Six concerts incontournables

Parmi les treize performances fascinantes et éclectiques, tissées avec soin par les organisateurs du festival, Ici Beyrouth en a sélectionné six incontournables. La pianiste franco-géorgienne Khatia Buniatishvili, nommée "étoile montante" du piano en 2012 par le Musikverein et le Konzerthaus de Vienne, rend, le 24 février, hommage à une pléthore de compositeurs de différentes époques, allant du baroque avec Jean-Sébastien Bach au moderne avec Éric Satie, en passant par le romantisme avec Fréderic Chopin, Franz Liszt et Franz Schubert. L’église Saint-Joseph, à Monnot, accueille le 25 février la charismatique cheffe d’orchestre vénézuélienne Glass Marcano, repérée par le concours La Maestra, accompagnée de l’Orchestre philharmonique du Liban (OPL), pour un concert aux couleurs russes et italiennes avec la quatrième symphonie et la célèbre Valse des fleurs, extraite du ballet Casse-Noisette, composées par Piotr Ilitch Tchaïkovski, ainsi que l’ouverture de Guillaume Tell de Gioacchino Rossini.
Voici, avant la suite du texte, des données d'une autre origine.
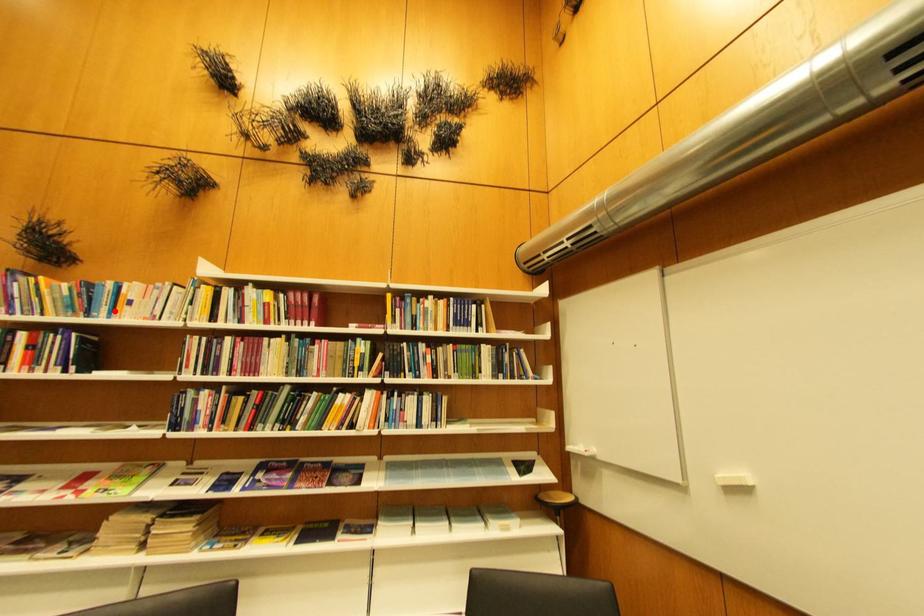
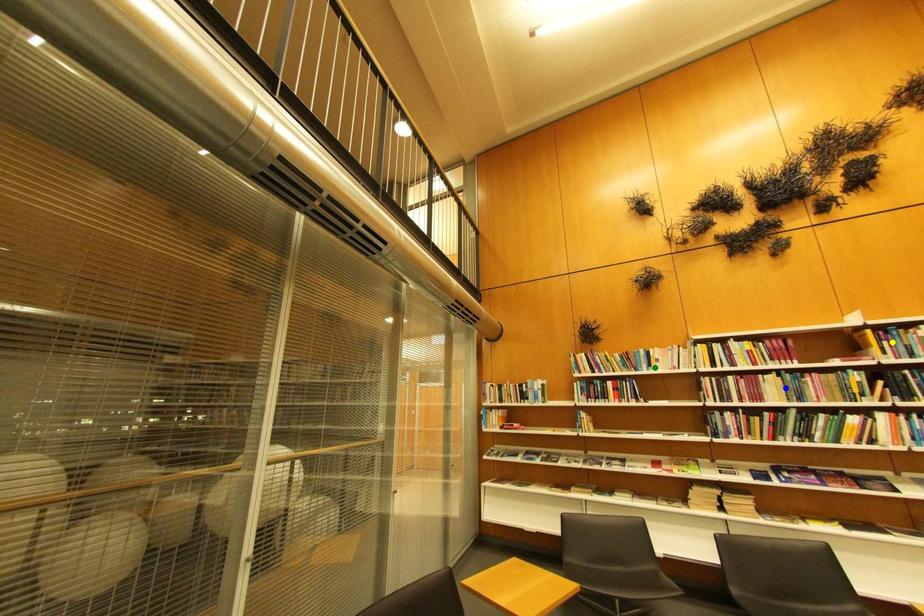
Question: I am providing you with two images of the same scene from different viewpoints. A red point is marked on the first image. You are given multiple points on the second image. Can you choose the point in image 2 that corresponds to the point in image 1?

Choices:
 (A) yellow point
 (B) green point
 (C) blue point

Answer: (B)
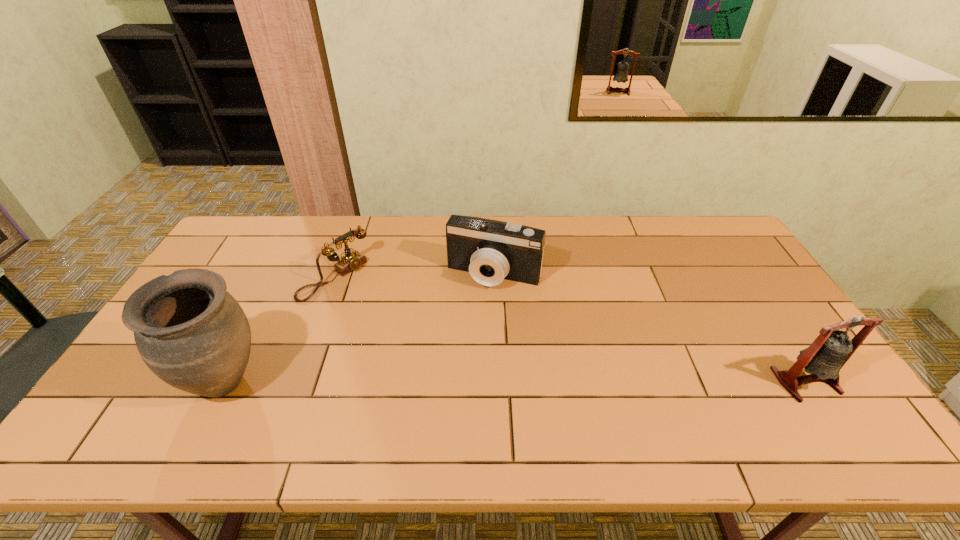
Where is `vacant space situated 0.170m on the lens of the second object from right to left`? vacant space situated 0.170m on the lens of the second object from right to left is located at coordinates (464, 334).

The image size is (960, 540). What are the coordinates of `vacant area situated on the front-facing side of the telephone` in the screenshot? It's located at point(372,308).

Find the location of a particular element. This screenshot has height=540, width=960. vacant area situated 0.280m on the front-facing side of the telephone is located at coordinates (416, 340).

Locate an element on the screen. The height and width of the screenshot is (540, 960). vacant space situated on the front-facing side of the telephone is located at coordinates (374, 309).

Where is `object present at the far edge`? The image size is (960, 540). object present at the far edge is located at coordinates (350, 261).

At what (x,y) coordinates should I click in order to perform the action: click on urn situated at the near edge. Please return your answer as a coordinate pair (x, y). The width and height of the screenshot is (960, 540). Looking at the image, I should click on (191, 333).

I want to click on bell present at the near edge, so click(x=823, y=359).

Image resolution: width=960 pixels, height=540 pixels. In order to click on object that is at the left edge in this screenshot , I will do 191,333.

You are a GUI agent. You are given a task and a screenshot of the screen. Output one action in this format:
    pyautogui.click(x=<x>, y=<y>)
    Task: Click on the object that is at the right edge
    The width and height of the screenshot is (960, 540).
    Given the screenshot: What is the action you would take?
    coord(823,359)

Where is `object present at the near left corner`? The image size is (960, 540). object present at the near left corner is located at coordinates (191, 333).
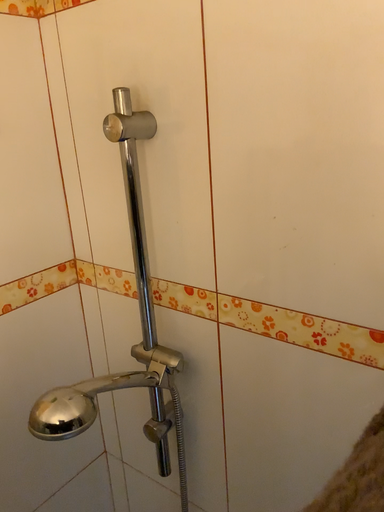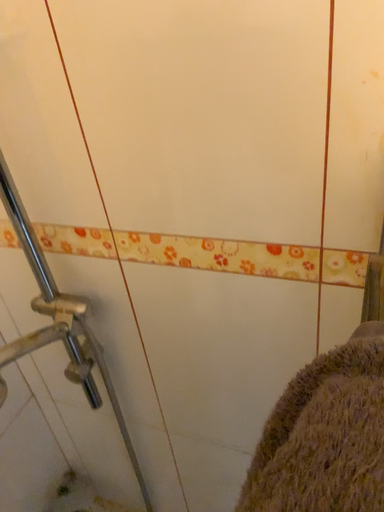
Question: How did the camera likely rotate when shooting the video?

Choices:
 (A) rotated upward
 (B) rotated downward

Answer: (B)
Le pianiste russe Boris Berezovsky monte sur scène les 2 et 3 mars, pour deux concerts où rigueur, poésie et virtuosité s’allient dans un style fougueux et dynamique. Au programme, des œuvres du génie de Bonn, Ludwig van Beethoven, et celui de Moscou, Alexandre Scriabine. Le violoniste Renaud Capuçon, le violoncelliste Victor Julien-Laferrière et le pianiste Guillaume Bellom se donnent la réplique, le 7 mars, dans deux trios russes (le trio pour piano de Tchaïkovski et le trio élégiaque no.1 en sol mineur de Sergueï Rachmaninov) d’une virtuosité exceptionnelle et d’un lyrisme fluide, accentués par des harmonies rutilantes. Le musée Sursock reçoit, le 9 mars, Victor Julien-Laferrière pour un récital aux audacieuses richesses modulantes, dédié au cadet des instruments à cordes.